Türkiye'de yaşamanın bana en büyük kıyağı köşe yazarı olmam... İsveç'te yaşayıp da yazacak konu bulmak için kıvranmayı istemezdim! Hiçbir ülkenin gündemi bizim kadar yoğun değildir herhalde... Hep söylerim; politika yazarlarının işi çok kolay. Büyük yazar olmanız için senenin 365 günü hükümete çakmanız yeterli! Olmadı 80 yaşınıza kadar 'laik-anti laik' çatışmasından beslenebilirsiniz! Ya da muhafazakar takılır, ekrandaki en küçük sevişme sahnesine bile "Değerlerimiz erozyona uğruyor, gençlik elden gidiyor" der, yuvarlanıp gidersiniz. Yaratıcı olmak için kendinizi kasmanıza hiç gerek yok. Nasıl olsa ülke kutuplara ayrılmıştır ve her zaman sizi alkışlayacak bir kitle vardır! Ülkenin bir türlü çözülmesi istenmeyen(!) sorunları bir tarafa, bir de her hafta bir yolsuzluk ya da skandal patlak verir.
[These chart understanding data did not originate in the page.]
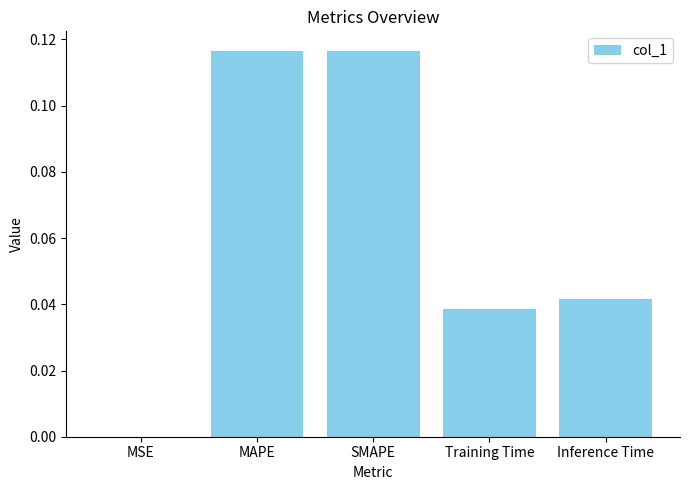

Is it true that the value at MSE is 0.0?

True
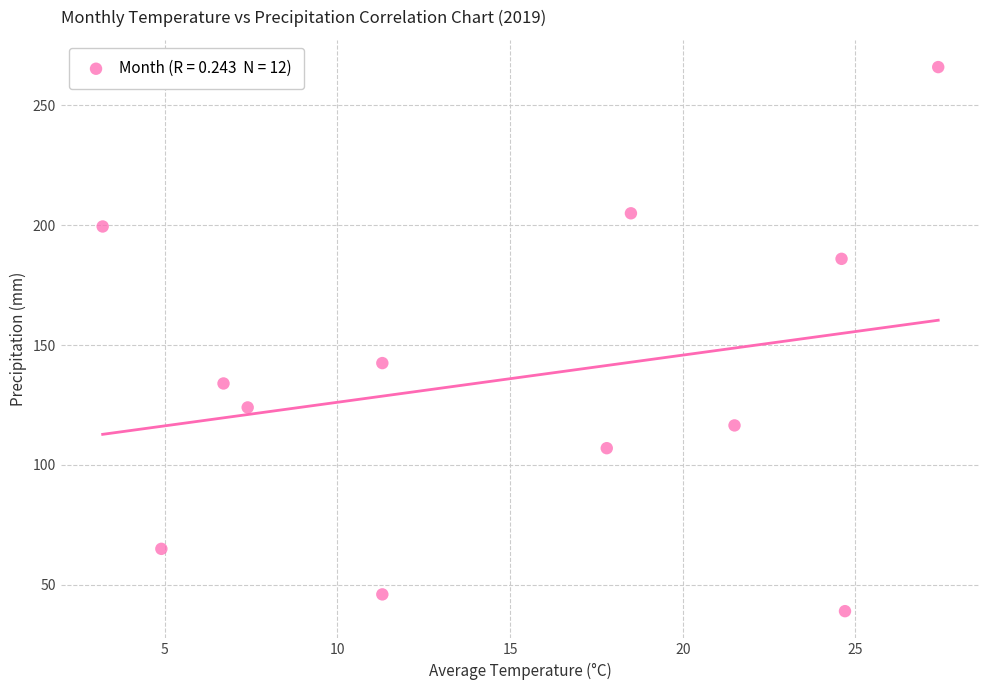

What Y value in the scatter plot is closest to 152?

142.5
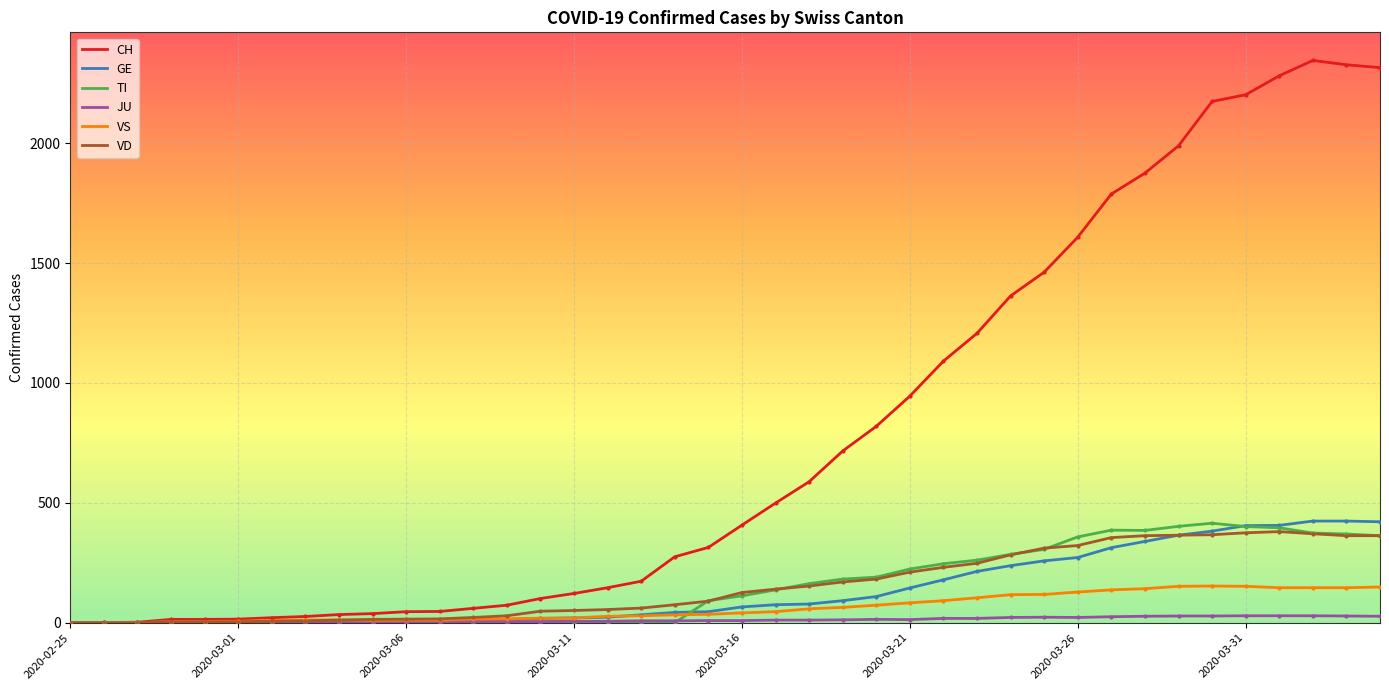

Which series has the largest range (max minus min)?

CH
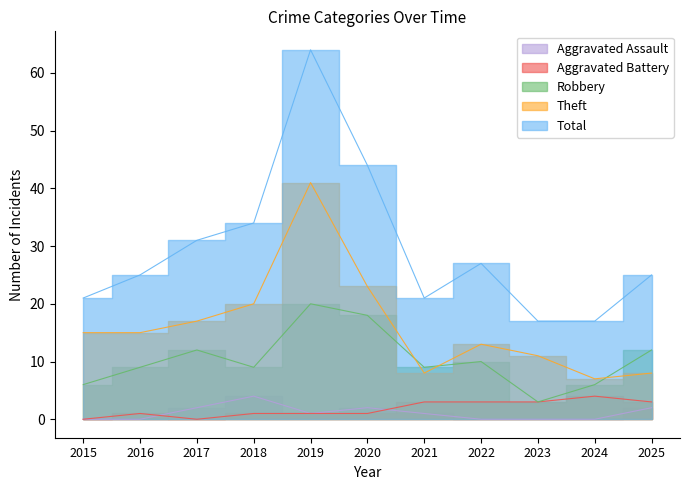

At which category is the sum across all series the highest?

2019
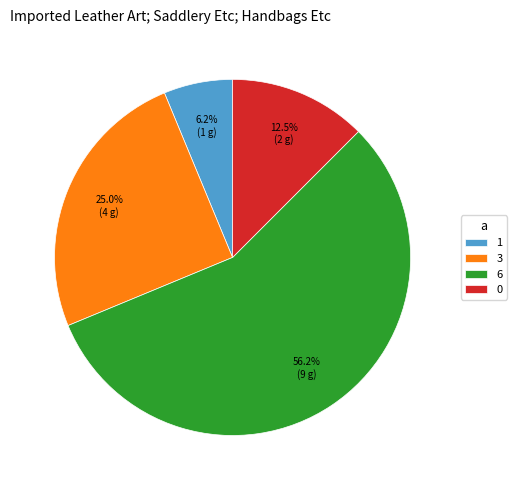

What is the largest slice in the pie chart?

6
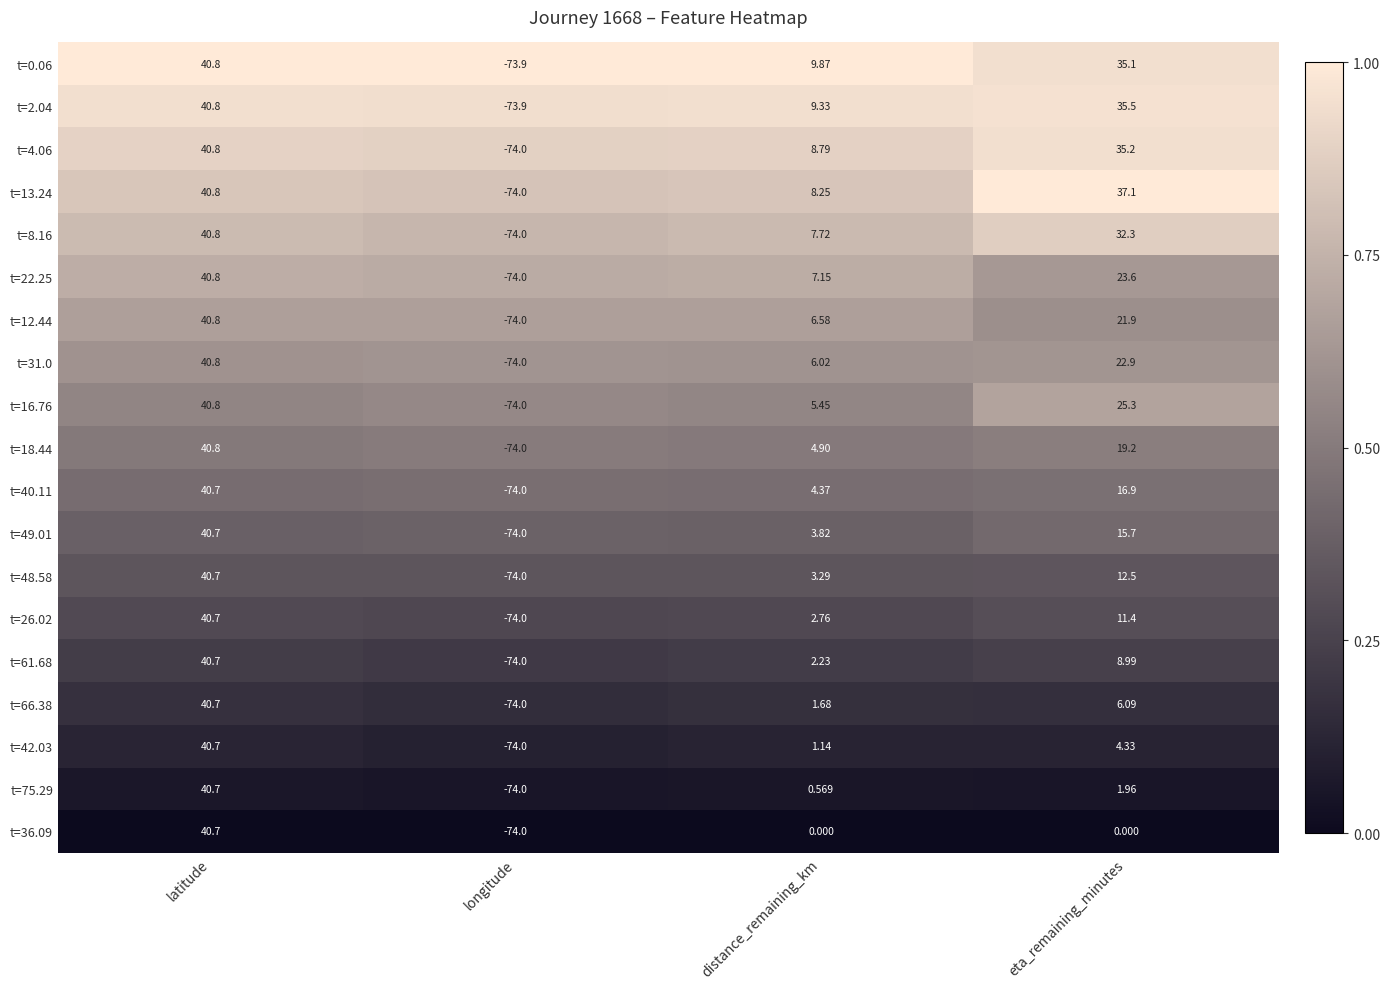

At which label does t=2.04 reach its peak?

latitude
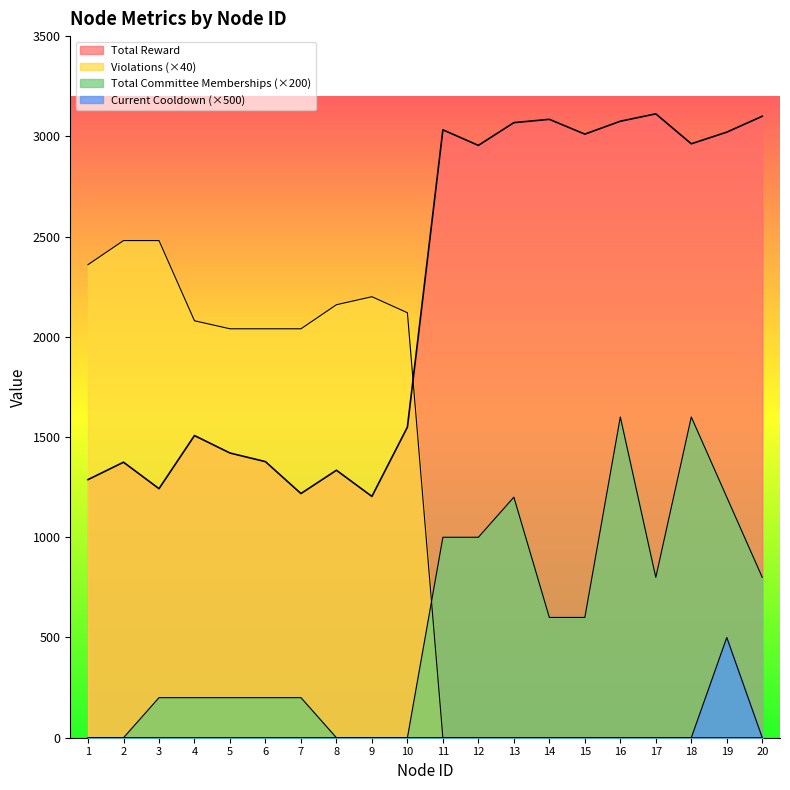

Rank the series by their maximum value, from highest to lowest.

Total Reward, Violations, Total Committee Memberships, Current Cooldown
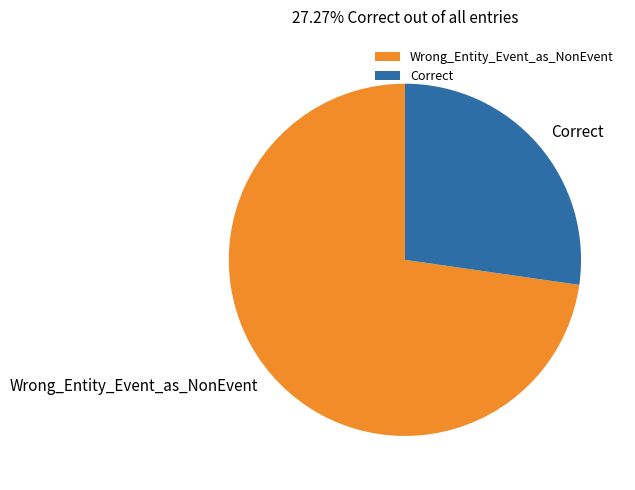

True or false: Wrong_Entity_Event_as_NonEvent accounts for 73% of the total.

True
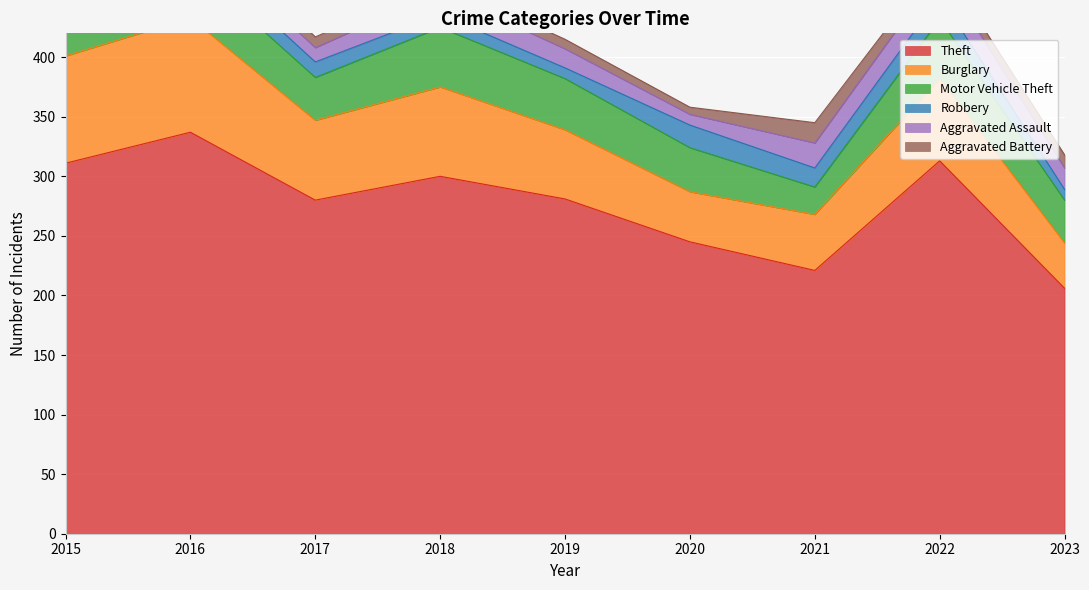

True or false: Robbery has a value of 19 at 2020.

True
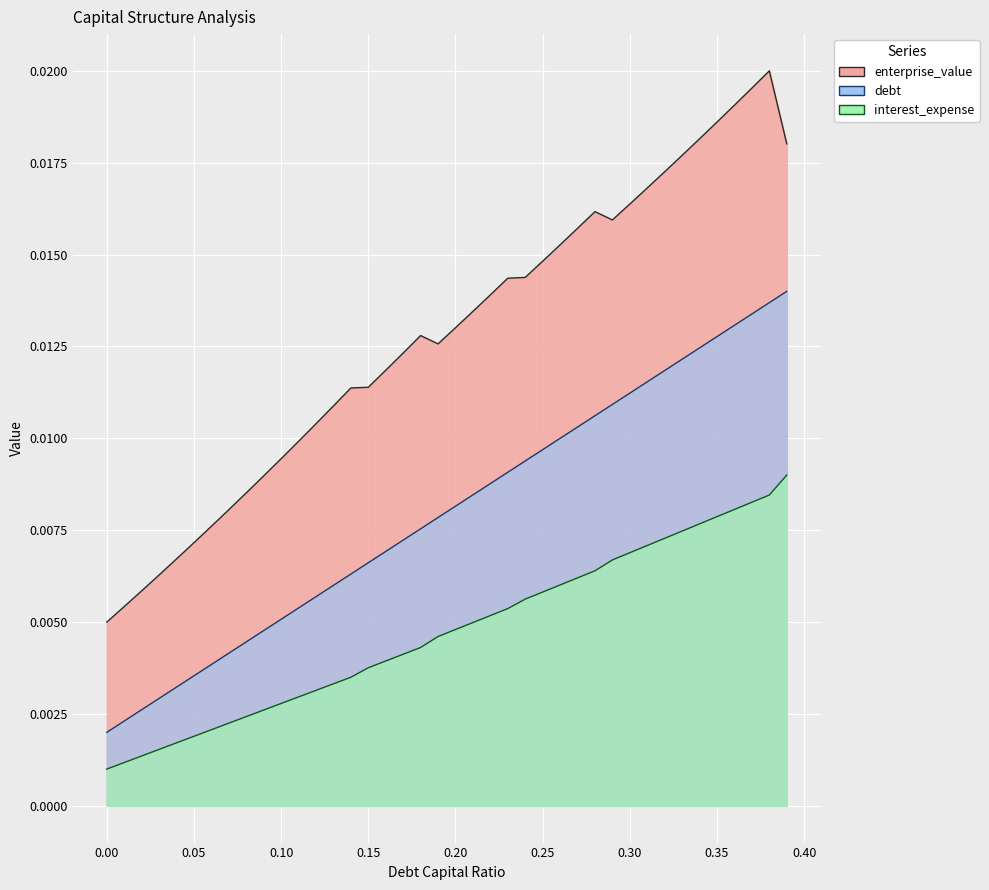

The value of debt at 0.19 is 0.0. True or false?

False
Eğer ülkede bir hafta sessizlik olsun, mutlaka bir yerde bomba patlar, dinleme kasetleri ortaya çıkar, arada eksenimiz kayar falan...
KİM DÖVER?
Popüler kültür yazarlarının da işi kolay aslında. Sanatçılarımız mutlaka bir gaf yapar, birileri birilerine 'yavşak' der, dizilerden mutlaka eleştirilecek malzeme çıkar. İlginçtir, Türkiye'de köşe yazarı olmanın en büyük dezavantajı ise gündemin ışık hızıyla değişmesidir. Örneğin; yarın Tophane saldırısını yazacaklar geç kalmıştır... Tophane saldırısı çoktan espri konusu olmuştur. Atıyorum; entellerin, içki içmiyor diye muhafazakarlara saldırması eğlenceli bir yazı konusu olabilir! Düşünsenize, Nişantaşı, Cihangir ve Galata'da enteller, 10. Yıl Marşı eşliğinde, ellerinde şarap şişeleri toplu halde, Tophane'deki muhafazakarlara karşı taarruza geçiyor... Kim kimi döver diye de tahminde bulunmama gerek var mı?